Nominated: Ryan Reynolds
While not as recherché as Mr Ford, Ryan Reynolds was comparatively dapper in a single-breasted peak lapel number. No accessories adorned the actor but he cut a sleek figure on the carpet thanks to his physique and a decently cut, and buttoned, dinner suit that, mercifully, avoided vulgarity. A small bow tie that appeared to be a clip on was the only let down.
Nominated: Colin Firth
It was fitting that Tom Ford’s leading man, though evidently not ‘single’, represented the designer as well in the sartorial stakes as in the theatrical. His dinner suit, Tom Ford naturally, was similar to his directors. Firth looks good in a properly cut suit – his tall frame is flattered by a properly accentuated waist. His bow tie, undoubtedly hand tied, was charmingly imperfect. The subtlest ‘old Hollywood’ hint of white poked out of his breast pocket.
Red Carpet Losers
And the Razzie goes to… Jason Bateman
I had expected to award the Razzie to someone with a sheeny necktie like Zac Efron or Jeremy Renner. The former is too young to judge too harshly and, like Taylor Lautner, made a decent effort considering his unremarkable, teeny everyday wear. It would be too cynical and somewhat unfair to criticise those youths who were, no doubt, feeling extraordinarily lucky to be pacing the crimson pile.

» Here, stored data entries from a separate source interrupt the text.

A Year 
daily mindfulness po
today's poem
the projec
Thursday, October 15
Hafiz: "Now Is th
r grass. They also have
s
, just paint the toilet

And so the award goes to Mr Bateman for one of the laziest ‘dinner suits’ I have ever seen. If he were a penniless student who did not possess black tie and could not afford rental, he would be excused. As it is he is a successful actor with plenty of money and time on his hands. His suit, for it is certainly no ‘tuxedo’, has a skinny notched lapel, oversized arms and has a disturbingly tacky sheen. His bow tie, evidently a clip on, attempts to out-sheen the suit and though his inclusion of a pocket square is to be applauded, his shoes look like they’ve been borrowed from a sixth former.

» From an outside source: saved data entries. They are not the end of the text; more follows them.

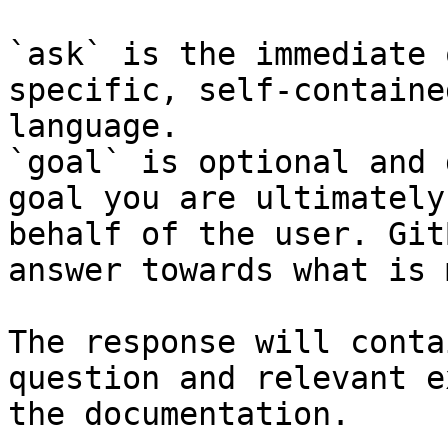
`ask` is the immediate 
specific, self-containe
language.

`goal` is optional and 
goal you are ultimately
behalf of the user. Git
answer towards what is 
The response will conta
question and relevant e
the documentation.
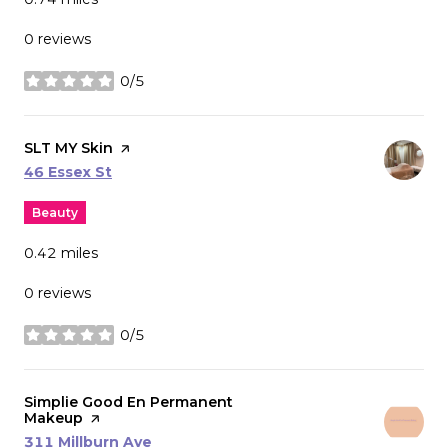
0 reviews
0/5
stars
Visit the
SLT MY Skin
page on Yelp
Search
on Google Maps
46 Essex St
Beauty
0.42
miles
0 reviews
0/5
stars
Visit the
Simplie Good En Permanent
Makeup
page on Yelp
Search
on Google Maps
311 Millburn Ave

Nominated: Robert Downey Jr
It’s sad to include Downey Jr as he is clearly having fun with his clothing; for the premiere of Sherlock Holmes he wore a fedora and a three-piece suit. However, as much as he is to be applauded for such a triumphant return to form, this celebratory outfit is awkward and, though interestingly whimsical, clownish in this context. Had the bow been smaller and self-tie and perhaps instead of wearing what appear to be Vans, he could have worn evening pumps (now that’s a real statement Downey) with light blue silk socks, he could have run away with the Oscar.
Nominated: Matt Damon
Considering the bucks at his disposal, you’d think that Mr Damon could afford to purchase a suit that actually looks good on him. As it is, he is attired in the sort of thing people who don’t care about clothes hire from Moss Bros to jeer, jest and vomit in. The lapel is sheeny-shiny, the suit is distractingly boxy, the tie is a satin clip-on and he looks like he picked up his clumpy dress shoes from GAP. Unfortunately, though he is rather different from them in taste, he looks a lot like the rest of the anonymous Hollywood-hunk crowd; uncomfortable in black tie.